Town and country planning – Enforcement notice – Appeal on ground (f) in section 174(2)(f) of Town and Country Planning Act 1990 – Appellant claiming steps required by notice exceeding those necessary to remedy injury to amenity – Whether case based solely on remedying injury to amenity available on ground (f) in absence of ground (a) appeal seeking permission for matters enforced against – Appeal dismissed

In July 2013, the second respondent council issued an enforcement notice alleging a breach of planning control consisting of a material change of use of the appellant’s premises on North Parade, Bath, from their lawful use as a restaurant to a mixed use of restaurant, drinking establishment and night club. The notice was issued on the grounds that the change of use had resulted in an increase in pedestrian movements, noise, vibration and disturbance, with a detrimental effect on the wellbeing and amenity of local residents and the environment, contrary to local and national planning policies.

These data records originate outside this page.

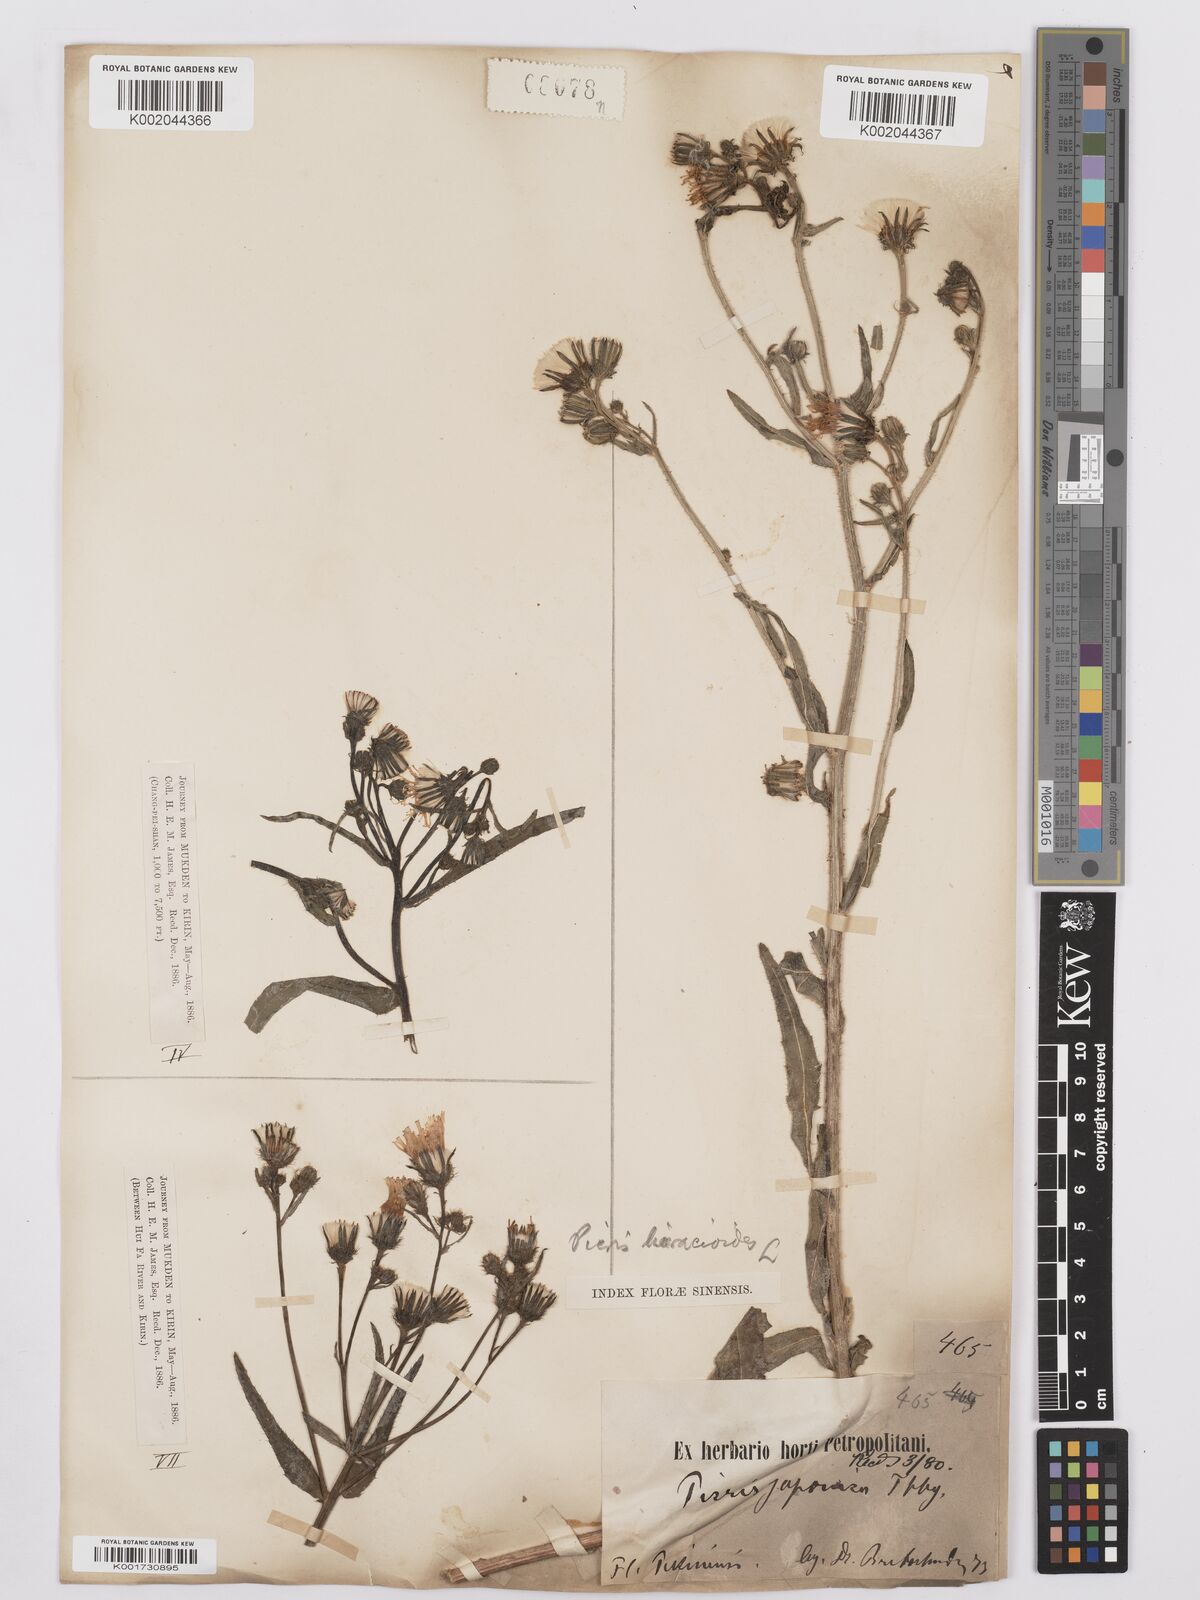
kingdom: Plantae
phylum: Tracheophyta
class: Magnoliopsida
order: Asterales
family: Asteraceae
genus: Picris
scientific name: Picris hieracioides
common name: Hawkweed oxtongue
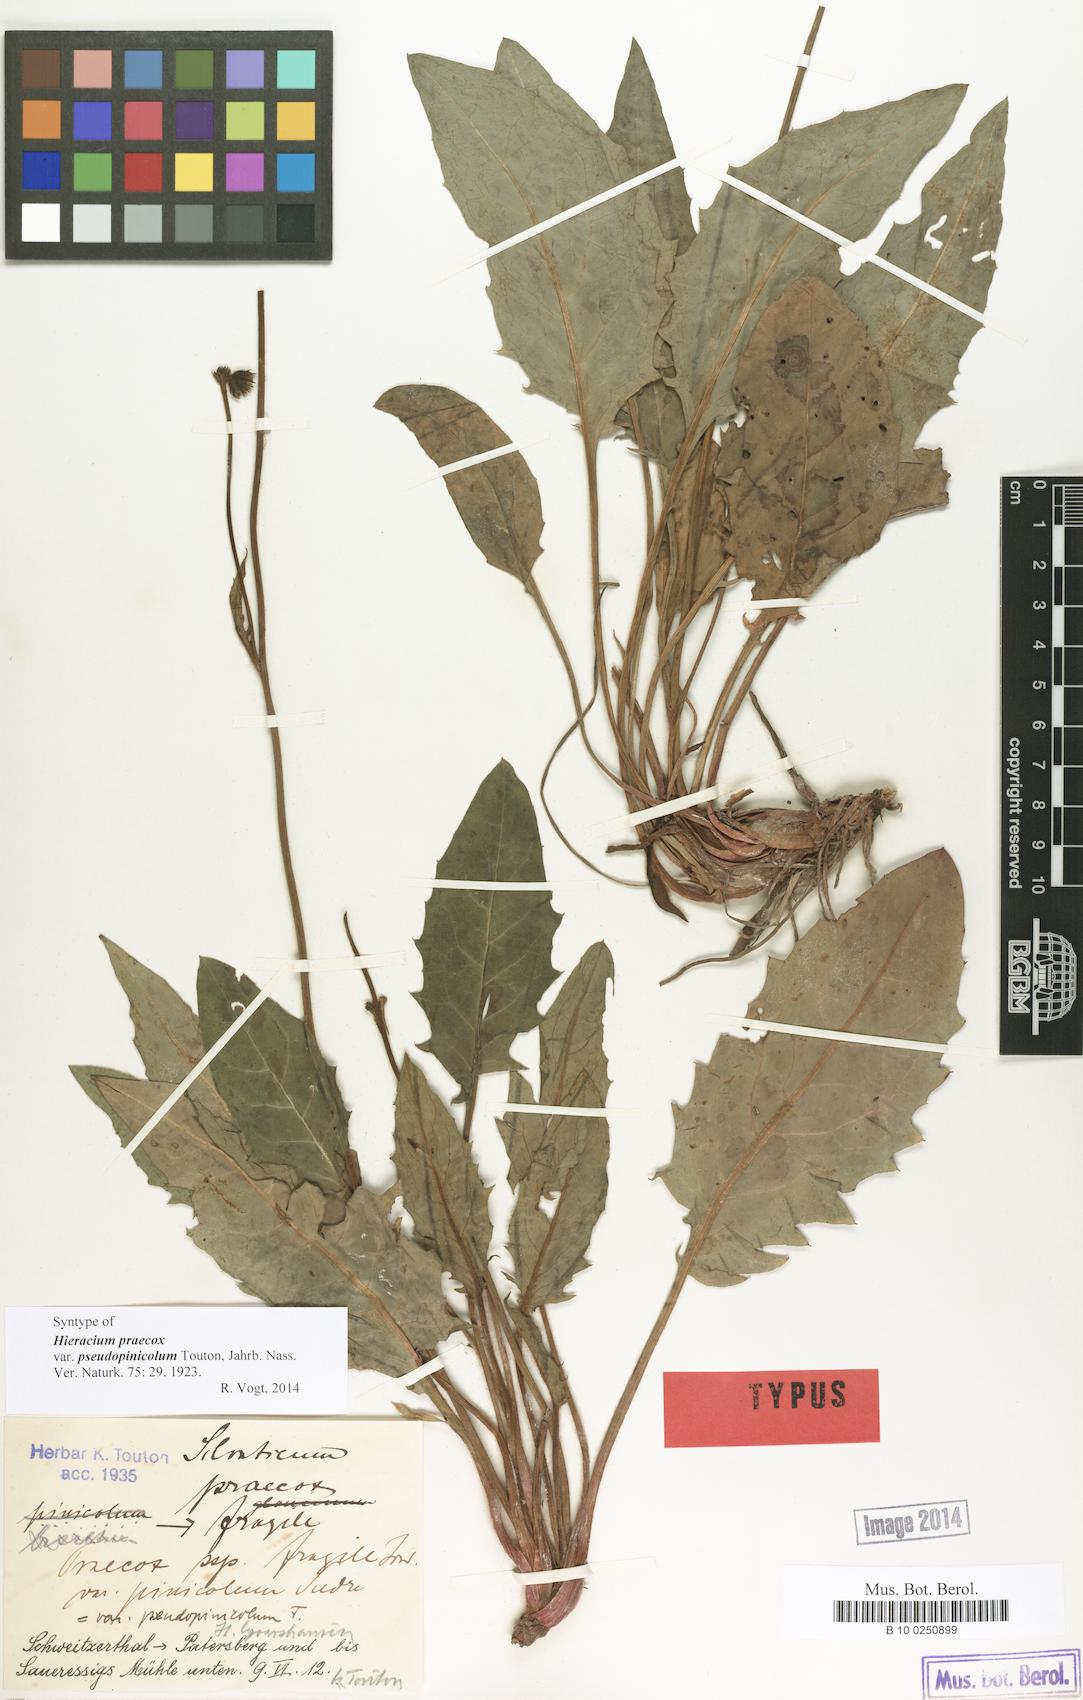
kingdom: Plantae
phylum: Tracheophyta
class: Magnoliopsida
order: Asterales
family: Asteraceae
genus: Hieracium
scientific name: Hieracium praecox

The appellant appealed against the notice solely on the ground in section 174(2) of the Town and Country Planning Act 1990, namely that the steps required to comply with the requirements of the notice were excessive. He contended that any injury to amenity caused by his use of the premises could be remedied by imposing a requirement not to use the premises as a nightclub and by limiting the number of non-dining customers to 60. The appellant did not advance any appeal on ground (a) in section 174(2) to the effect that planning permission should be granted for any of the matters enforced against.

An inspector appointed by the first respondent secretary of state dismissed the appeal and upheld the enforcement notice. The appellant challenged that decision by way of an appeal under section 289 of the 1990 Act. Dismissing the appeal, the judge held that, in a case where there was no ground (a) appeal, it was not possible to entertain a ground (f) appeal solely on the basis that the steps required by the notice exceeded what was necessary to remedy the injury to amenity caused by the breach, rather than the breach itself: see [2015] EWHC 1564 (Admin); [2015] PLSCS 170. The appellant appealed.

Held: The appeal was dismissed.

The appellant’s real complaint was that the inspector did not consider the planning merits of his alternative proposal. The appellant was not seeking approval for the use enforced against, namely use as a restaurant, drinking establishment and nightclub, but was instead seeking approval for a different use as a restaurant and drinking establishment. That outcome could not be achieved by means of an appeal on ground (f) in the absence of a ground (a) appeal and a deemed application for planning permission.

There was a substantial difference in scope between appeals on ground (a) and appeals on the second limb of ground (f). That difference had not been reduced by the changes to the statutory scheme introduced by the Localism Act 2011, including the amendment to section 177(5), the effect of which was that, in England, there was now no deemed application for planning permission unless an appeal had been made on ground (a). The legislative intent was to avoid the general planning merits of alternative proposals being assessed in an enforcement notice appeal when no appeal had been made on ground (a) and there was no deemed application for planning permission.

The requirements in an enforcement notice might, and often would, serve both the purpose of remedying a breach of planning control, which was the purpose in section 173(4)(a), and the purpose of remedying any injury to amenity, which was the purpose in section 173(4)(b). In many cases, planning objections to the development would remain even if any injury to amenity caused by it was eliminated. If an appeal could be considered on ground (f) alone, on the basis that a requirement in the enforcement notice exceeded what was necessary to remedy any injury to amenity, but if the planning objections addressed by that requirement were not limited to any injury to amenity, then making the appeal good would still not justify quashing or varying the notice.

Accordingly, an appeal on ground (f), on the basis that a requirement in the notice exceeded what was necessary to remedy any injury to amenity caused by the relevant breach of planning control, could be entertained in the absence of an appeal on ground (a) only if that requirement was addressed solely at remedying any injury to amenity.

The planning harm which the second respondents had identified in their reasons for issuing the notice were not concerned merely with injury to amenity but extended to other planning considerations. The inspector had been entitled to conclude that he could not take account of the general planning considerations raised in the appeal since they were more appropriate to an appeal on ground (a): Ioannou v Secretary of State for Communities and Local Government [2014] EWCA Civ 1432; [2015] EGLR 10 and Secretary of State for the Environment, Transport and the Regions v Wyatt Brothers (Oxford) Ltd [2001] EWCA Civ 1560; [2002] PLCR 18; [2001] PLSCS 229 applied.

Jonathan Wills (instructed by Horsey Lightly Flynn, of Bournemotuh) appeared for the appellant; Estelle Dehon (instructed by the Government Legal Department) appeared for the first respondent; the second respondents did not appear and were not represented.